Nope. It is all about brain power. 80% brain 20% muscle. If Hawkings have normal and not diseased muscles he could well be a good natural sportman. Err..... Another example is Jonathan Edwards who has been documented to score a high IQ test. Since he is good in long jump it suggest that even in a simple event that involve run as fast as you can and jump must requires lots of processing brain power to do it well. Err....errr..... it is midnight and I can't come up with any better idea how to prolong this debate. I give up.
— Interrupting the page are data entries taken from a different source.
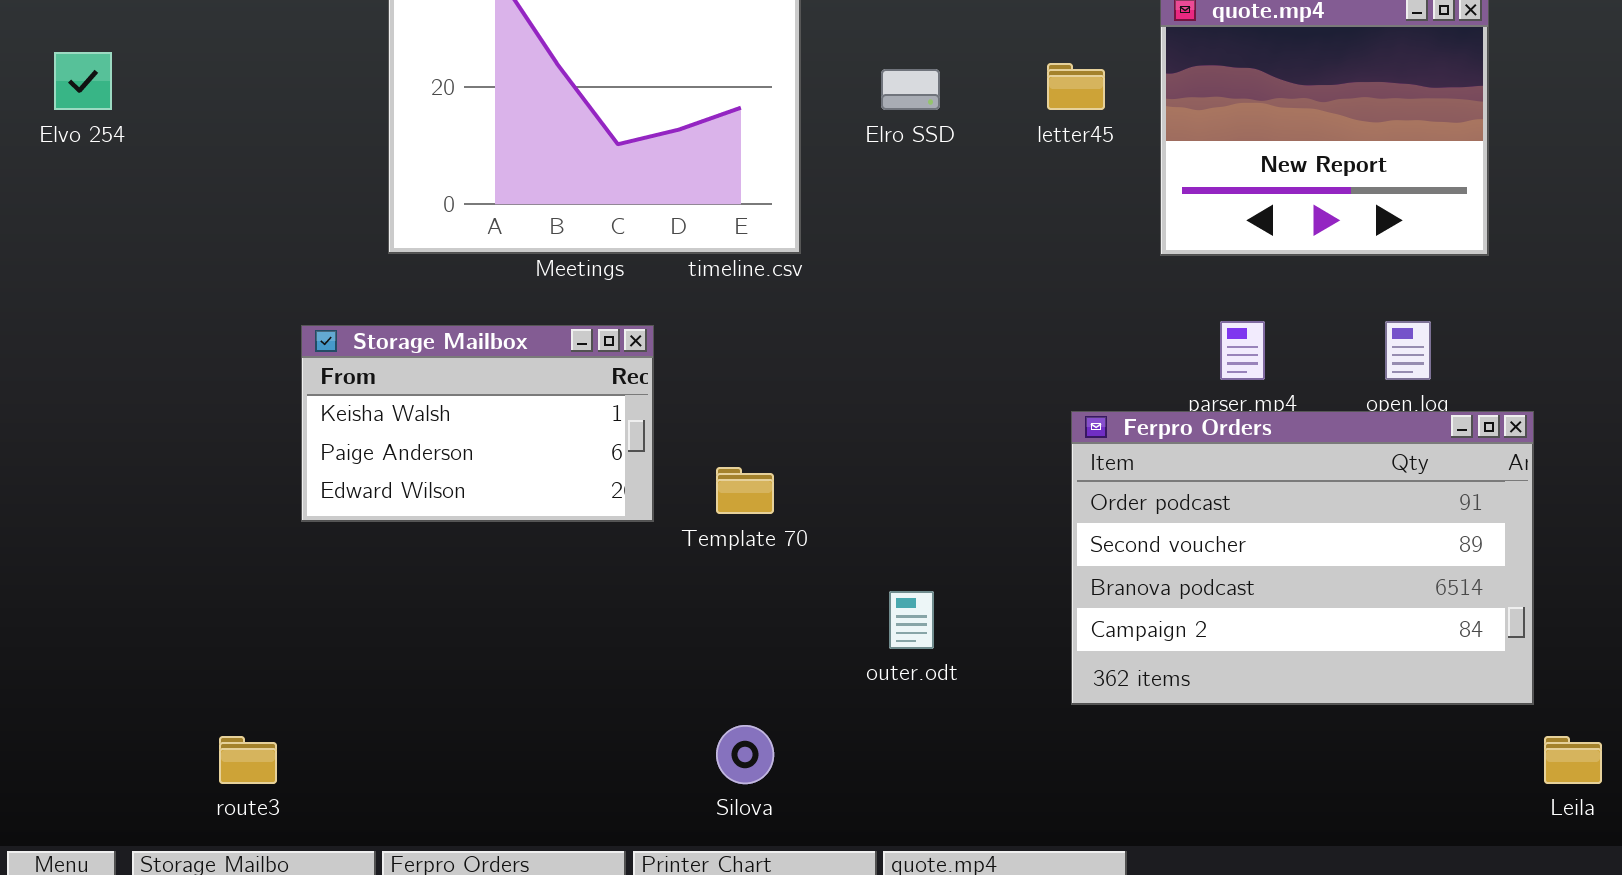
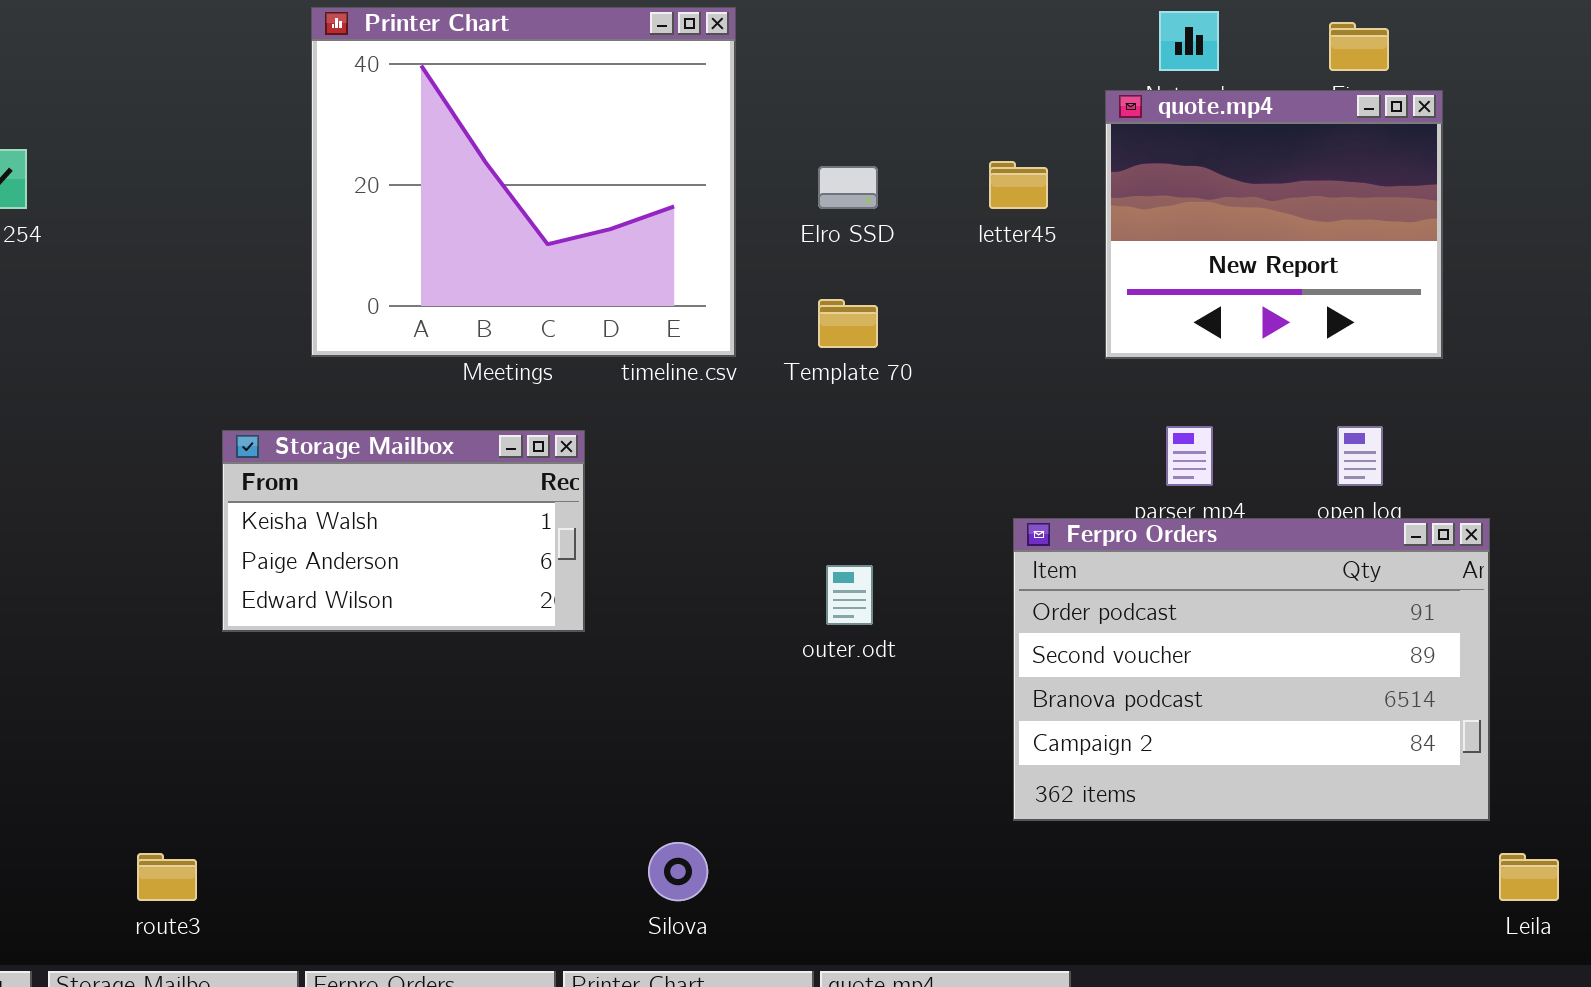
Template 70: [716,467,774,514] -> [818,299,878,348], moved
outer.odt: [889,591,934,649] -> [826,565,873,625], moved

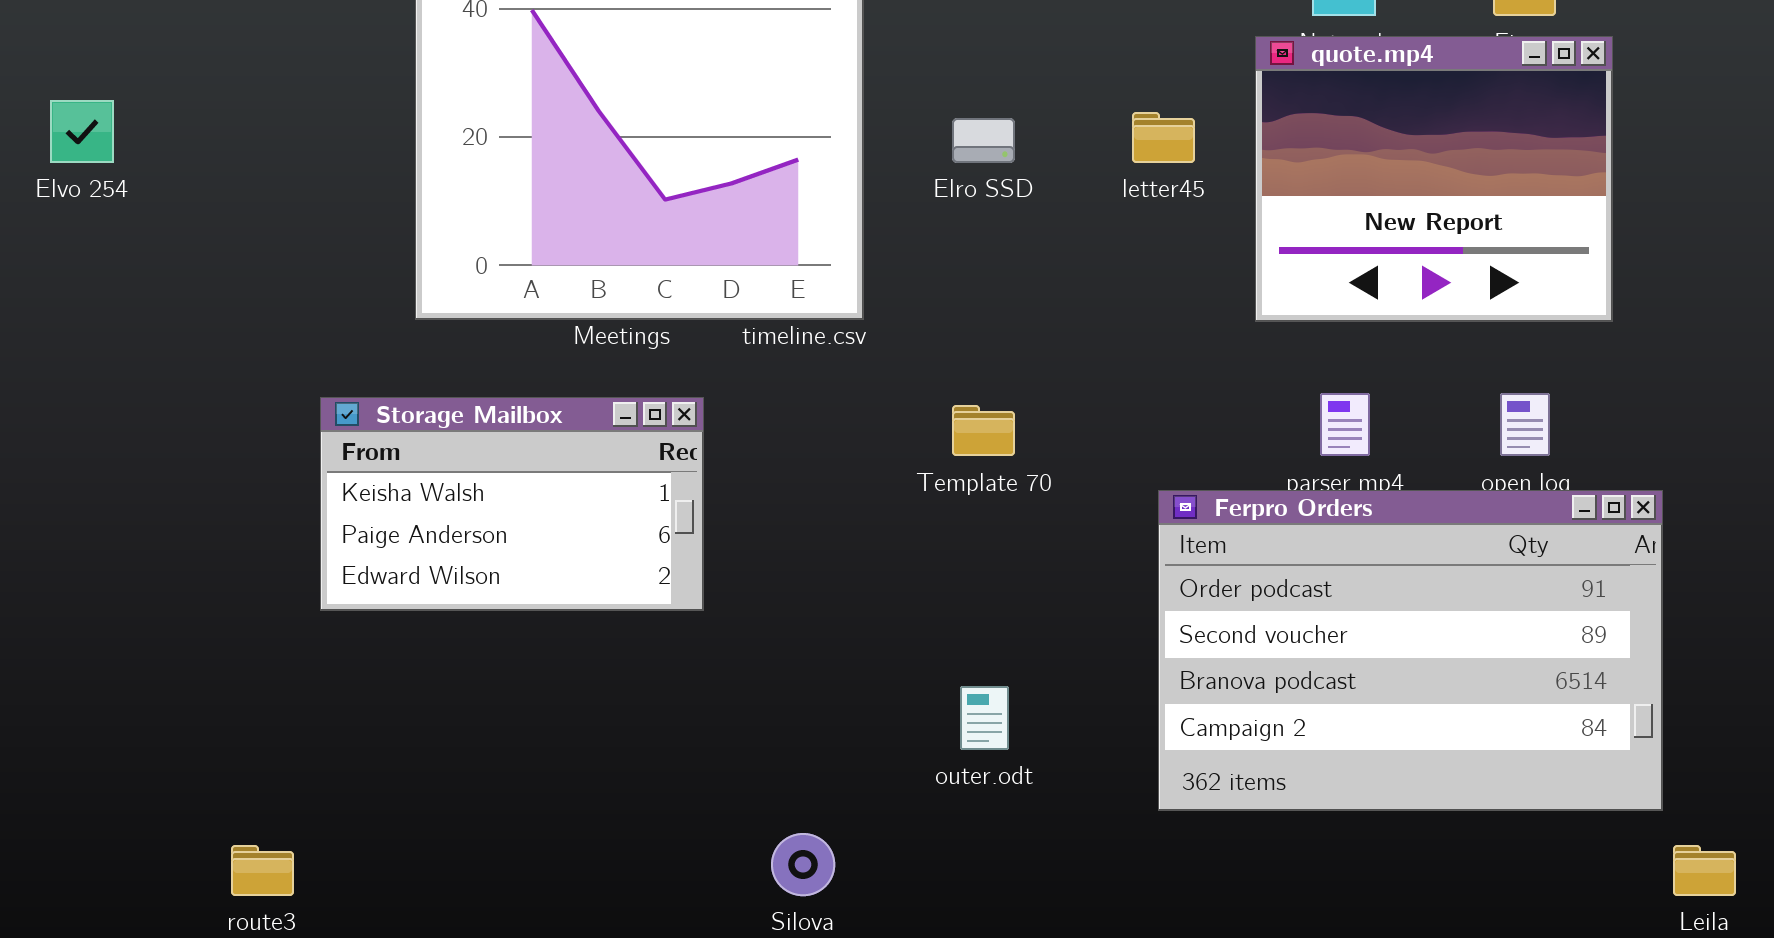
Template 70: [818,299,878,348] -> [952,405,1015,456], moved
outer.odt: [826,565,873,625] -> [960,686,1009,750], moved

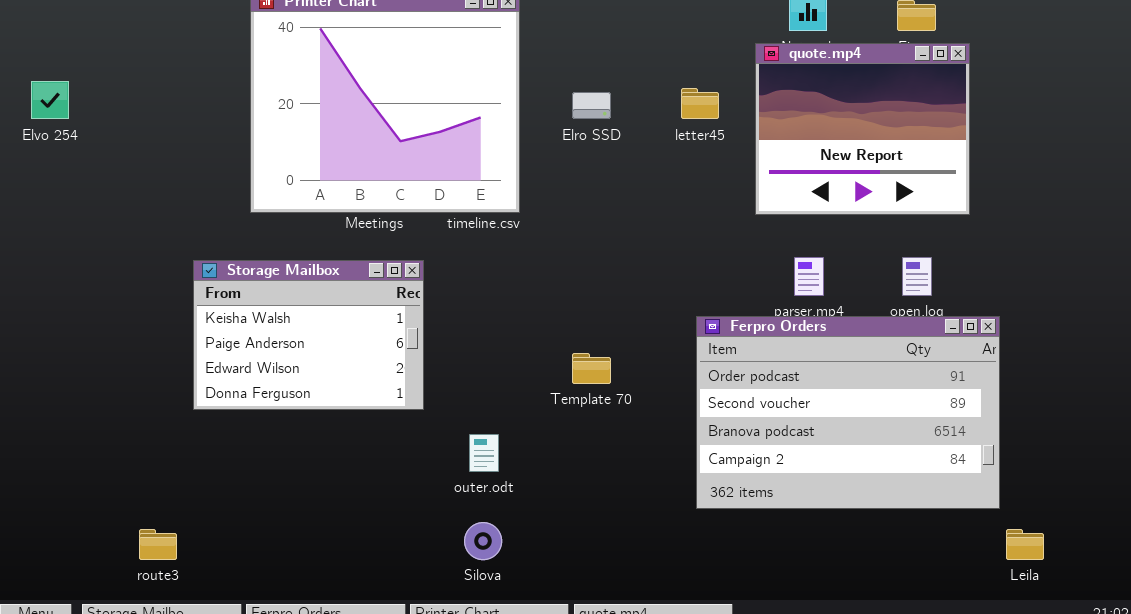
Storage Mailbox: [320,397,704,611] -> [193,260,424,410], resized
Template 70: [952,405,1015,456] -> [572,353,611,384], moved
outer.odt: [960,686,1009,750] -> [469,434,499,472], moved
You win.
 
julian2002 said:
wolfgang,
if it was ALL about brains stephen hawking would be doing the 100m sprint in 5 seconds. muscles are important too..............

:lol:

LMAO!!!
 
wolfgang,
don;t worry about it i only took such an extreme contrary position so i could use the analogy mo found so funny. of course it's about both, two physically matched people racing, the one with the better attitude (not just intelligence imho) will be the winner more often. i reckon that's one of the reasons paula radcliffe just stopped during the marathon - mental burnout - unless a physiological reason has been found - not watching tv as much as possible does have it's disadvantages i guess.